La solidarité portée au degré extrême était la règle générale des Collectivités agraires. Non seulement le droit de tous à la vie était assuré, mais dans les fédérations de collectivités le principe de l’appui mutuel était toujours de plus en plus développé grâce aux fonds communs dont profitaient les zones moins favorisées.


  DE CHACUN SELON SES FORCES A CHACUN SELON SES BESOINS

Les Collectivités étaient en pratique des structures qui appliquaient le grand principe communiste libertaire "De chacun selon ses forces, à chacun selon ses besoins". Dans les Collectivités qui avaient aboli l’argent, chaque membre recevait directement la quantité de ressources matérielles nécessaires.

Là où l’argent avait encore été maintenu, c’était un salaire familial qui était versé. Des expériences de "monnaie fondante" (ne permettant pas la capitalisation) furent également faites. La méthode technique de répartition différait en fonction des choix faits par l’assemblée générale des collectivistes, mais le principe moral et les résultats pratiques étaient les mêmes.

La collectivisation ne s’arrêta pas aux portes des villes. Au moment de la Révolution il s’agit de "prendre possession collective des usines, ateliers et chantiers, des logements, des édifices et des terres, des services publics et des marchandises et matières premières emmagasinés" [1]. Dans de multiples industries (métallurgie, bâtiment, textile...) les usines furent collectivisés et les assemblées générales de producteurs géraient leur fonctionnement. Le travail fut rationalisé dans un objectif social ; Toutes les observations démontrent que, loin de s’effondrer, la production des usines autogérées, dans ce pays en guerre, soit se maintint au niveau antérieur, soit, souvent, se développa. Dans de nombreux cas, les transports et les services (coiffeurs, restauration, distribution...) furent également socialisés et les collectivisations urbaines complétèrent leur action en créant d’autres lieux de socialisation de l’économie comme des coopératives de consommation.

Une conquête d’énorme importance dans ce pays écrasé pendant des siècles par la religion a été le droit de la femme à la vie, quelles ques fussent ses fonctions sociales. De même, les enfants ont vu leur droit reconnu spontanément, non comme une aumône accordée par l’État, mais comme l’exercice d’un droit que nul ne pensait plus nier.

Les Collectivités n’ont pas été l’œuvre exclusive des anarchosyndicalistes, bien qu’elles se soient construites sur les bases préconisées par eux. L’élan que les anarchosyndicalistes avaient su créer leur a permis souvent de recueillir la participation spontanée de personnes venues d’ horizons les plus divers (socialistes, républicains ou mêmes catholiques en Estrémadure par exemple).

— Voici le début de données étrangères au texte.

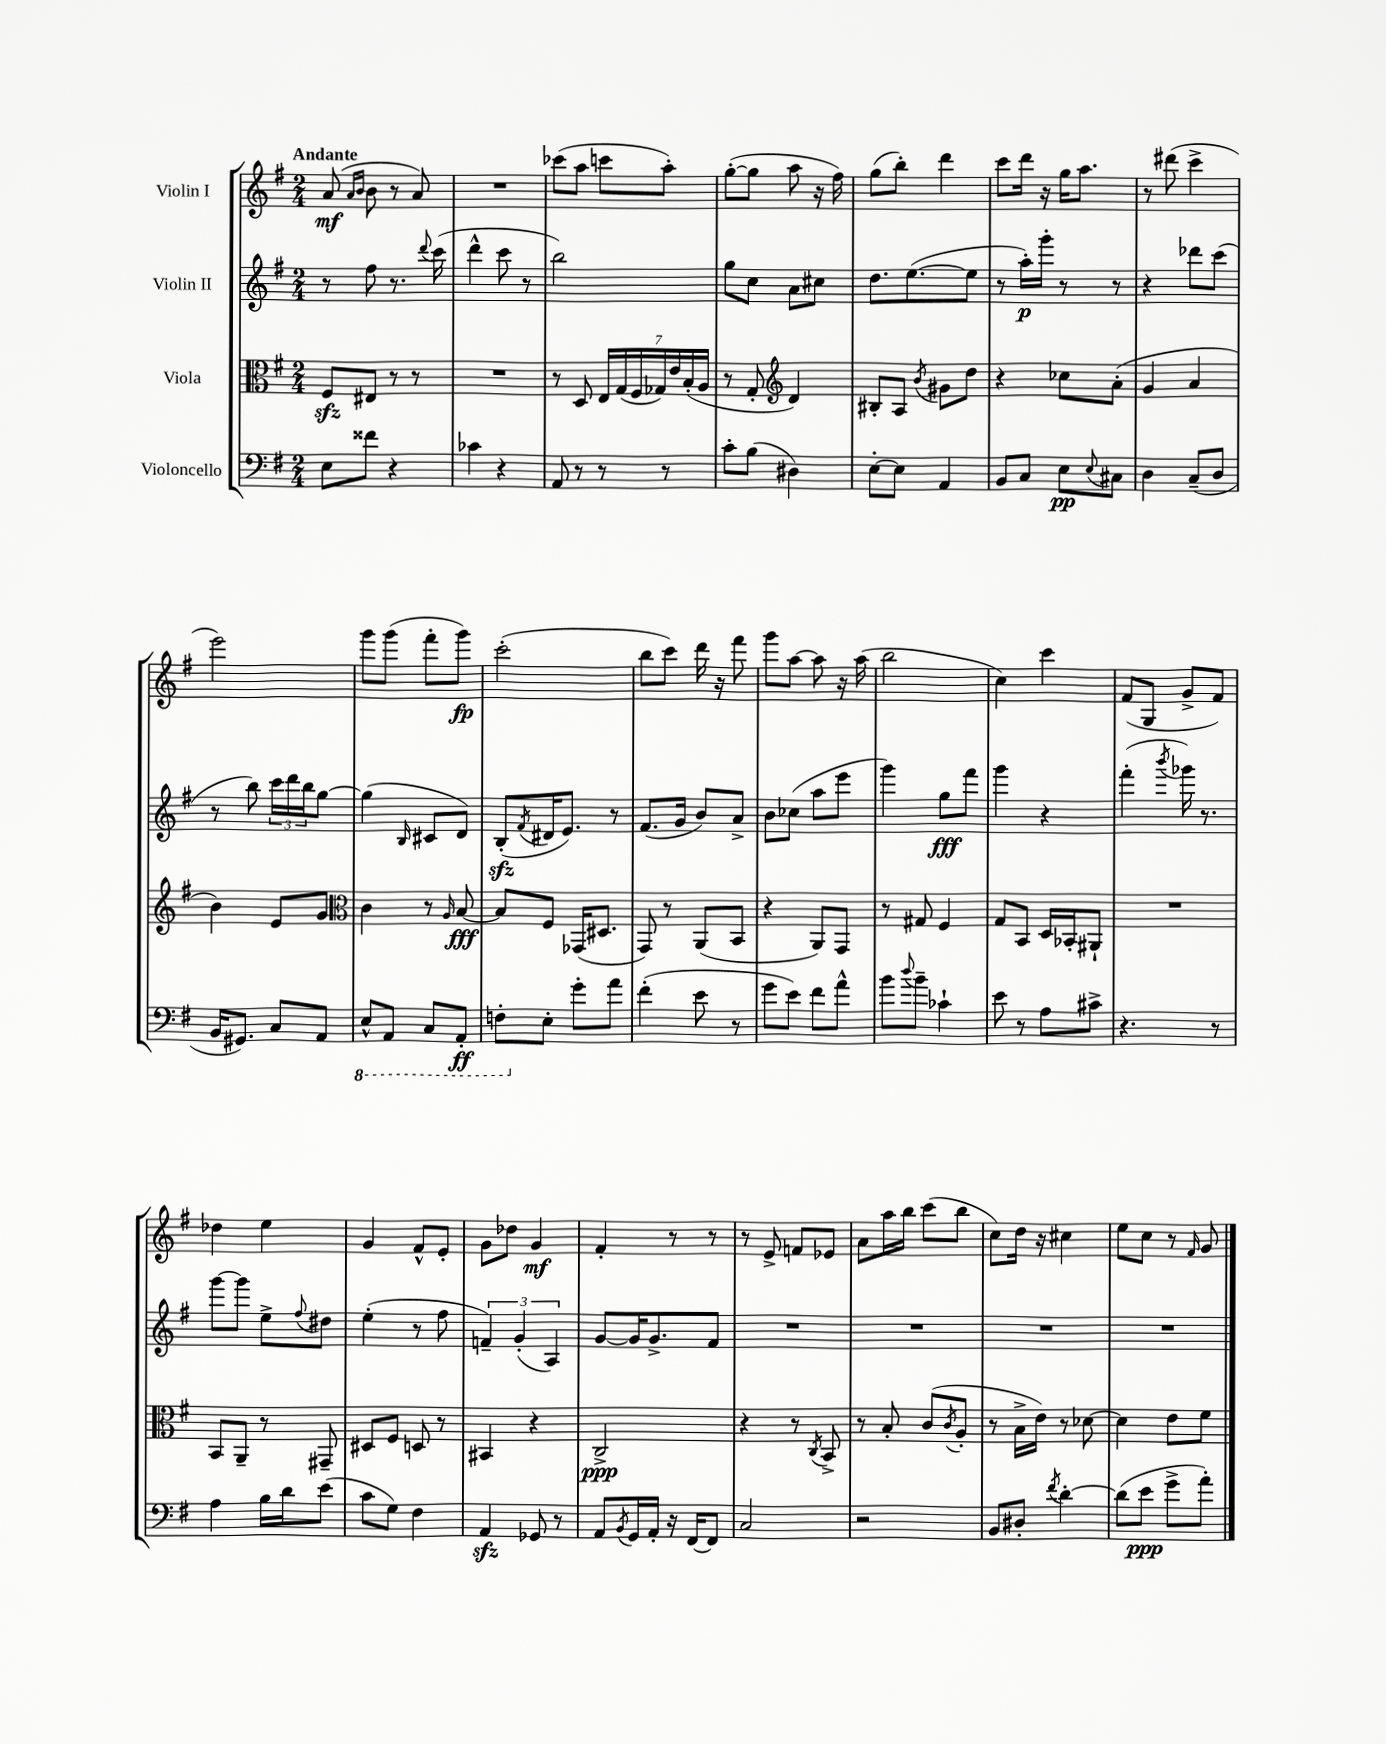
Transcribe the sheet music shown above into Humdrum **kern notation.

  CHARS FASCISTES ET COMMUNISTES CONTRE LES COLLECTIVITES

Les Collectivités se heurtèrent à de nombreux obstacles, dus à l’opposition que leur manifestaient non seulement certains propriétaires mais surtout l’ensemble des partis et les organisations syndicales conservatrices (socialistes, républicains, communistes [2]) et bien sûr le gouvernement. Cependant, les échecs furent peu nombreux. Dans ses enquêtes, Gaston Leval [3] qui s’est particulièrement intéressé à la question déclare "J’ai rencontré seulement deux insuccès : celui de Baltana et celui d’Ainsa, au nord de l’Aragon".

Les Collectivités ne furent vaincus que la force militaire. A la fois celle des troupes fascistes de Franco qui détruisaient les Collec-tivités au fur et à mesure de leur avancée et, à l’intérieur des frontières de la république par les bataillons du Parti Communiste. Ce dernier équipé et soutenu financièrement par Staline avait constitué des brigades (Brigade Karl Marx dans la province de Huesca, Brigade Maria Companys dans celle de Terruel...) qui, loin de combattre l’armée de Franco [4] lançaient leurs chars d’assaut contre les paysans désarmés des Collectivités.

Ecrasés par la force brutale, les Collectivistes espagnols ont cependant démontré pendant des mois, à la face du monde, en plein XXe siècle qu’une autre économie et qu’une autre société étaient réellement possibles.